▶ [The problem] From the passage on Brian Tyler, return verbatim the portion that opens with the words containing "Brian Theodore Tyler" and closes with "Movie, among others.".

▶ [Supplied text]
American composer (born 1972)

Brian Theodore Tyler (born May 8, 1972) is an American composer, conductor, arranger and multi-instrumentalist best known for his film, television, and video game scores. In his 26-year career, Tyler has scored seven installments of the Fast & Furious franchise, Aliens vs. Predator: Requiem, the fourth and fifth films of the Rambo franchise, Eagle Eye, the fourth and fifth films of the Final Destination franchise, the first three films of The Expendables franchise, the Marvel Cinematic Universe films Iron Man 3, Thor: The Dark World, and Avengers: Age of Ultron alongside Danny Elfman, the Now You See Me franchise, Crazy Rich Asians, the fifth and sixth films of the Scream franchise, The Super Mario Bros. Movie, and its sequel, The Super Mario Galaxy Movie, among others.

Tyler also created the current arrangement of the Universal Pictures logo fanfare (originally composed by Jerry Goldsmith) which debuted with The Lorax (2012) in celebration of Universal Pictures' 100th anniversary. He also composed the 2013–2016 Marvel Studios logo, which debuted with Thor: The Dark World (2013), which he also composed the film's score. He composed the NFL Sunday Countdown Theme for ESPN, the Formula One theme (also used in Formula 2 and Formula 3), and the anthem for the Esports World Cup. He is also behind the soundtrack of many television series including Yellowstone, 1883 and 1923, all with Breton Vivian. For his work as a film composer, he won the IFMCA Awards 2014 Composer of the Year.

His composition for the film Last Call earned him the first of three Emmy nominations, a gold record, and induction into the music branch of the Academy of Motion Picture Arts and Sciences. As of April 2026, his films are approaching $20 billion at the global box office, putting him in the top 10 highest-grossing film composers of all time.

He also has an electronic music alias, "Are We Dreaming".

▶ [Data records]
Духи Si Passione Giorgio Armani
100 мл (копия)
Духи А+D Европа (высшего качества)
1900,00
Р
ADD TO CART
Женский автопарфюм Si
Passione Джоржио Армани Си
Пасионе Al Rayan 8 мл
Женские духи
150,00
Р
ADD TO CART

▶ [Result of the exercise]
Brian Theodore Tyler (born May 8, 1972) is an American composer, conductor, arranger and multi-instrumentalist best known for his film, television, and video game scores. In his 26-year career, Tyler has scored seven installments of the Fast & Furious franchise, Aliens vs. Predator: Requiem, the fourth and fifth films of the Rambo franchise, Eagle Eye, the fourth and fifth films of the Final Destination franchise, the first three films of The Expendables franchise, the Marvel Cinematic Universe films Iron Man 3, Thor: The Dark World, and Avengers: Age of Ultron alongside Danny Elfman, the Now You See Me franchise, Crazy Rich Asians, the fifth and sixth films of the Scream franchise, The Super Mario Bros. Movie, and its sequel, The Super Mario Galaxy Movie, among others.